After cheese consumption, to estimate the probability of non-EHEC E. coli foodborne illness, the Beta-Poisson model (α = 2.21×10−1, N50 = 6.85×107) was used (Powell et al., 2000). Subsequently, the simulation model was prepared with the values of input variables such as non-EHEC E. coli prevalence, temperature, and time for distribution and display in markets, and home storage, the amount of cheese consumption, and intake frequency as presented Tables 1 and 2. The simulations were conducted by random sampling from the distribution described above for 10,000 iterations, and the mean probabilities of a non-EHEC E. coli outbreak as a result of cheese consumption per person per day in Korea were 1.36×10−7 and 2.12×10−10 for natural and processed cheese, respectively (Table 3), which are higher than the risk (7.84×1010) of S. aureus foodborne illness per person per day as a result of natural cheese consumption and the risk (3.64×10−9 to 1.30×10−7) of listeriosis per person per day as a result of eating lettuce at a restaurant in Korea (Ding et al., 2013; Lee et al., 2015). These results indicate that natural cheese poses a high risk of a non-EHEC E. coli outbreak as compared to processed-cheese-related and S. aureus-related foodborne illnesses as a result of natural cheese consumption and listeriosis as a result of lettuce consumption in Korea. In addition, sensitivity analysis revealed that intake frequency was the most influential factor for this risk, whereas the other factors such as storage temperature and time were not obviously related (Fig. 5).

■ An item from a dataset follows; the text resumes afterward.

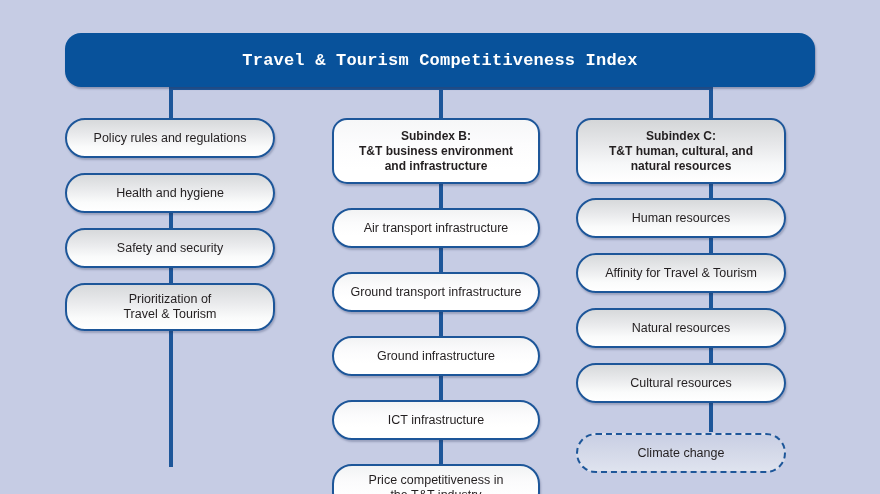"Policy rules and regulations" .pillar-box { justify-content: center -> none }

Probability of illness/(person·d) | 5% | 25% | 50% | 95% | 99% | Maximum | Mean |
---|---|---|---|---|---|---|---|
Natural cheese | 0 | 0 | 0 | 0 | 3.34×10−6 | 2.26×10−4 | 1.36×10−7 |
Processed cheese | 0 | 0 | 0 | 0 | 4.59×10−9 | 1.20×10−7 | 2.12×10−10 |
Thus, our results indicate that non-EHEC E. coli cannot grow in natural and processed cheeses under the present distribution and storage conditions, and that a different factor is more important for the risk of illness. Consumption frequency of processed cheese is lower than that of natural cheese, if we assume that the consumption amount of natural and processed cheese is similar. Accordingly, processed cheese poses a lower risk than natural cheese for non-EHEC E. coli.
Conclusion
The risk of a non-EHEC E. coli outbreak via cheese consumption seems to be low for natural and processed cheese in Korea, and the intake frequency of cheese is the most influential factor for this risk. In addition, the microbial risk assessment model that we developed in this study can be useful for quantitative risk assessment.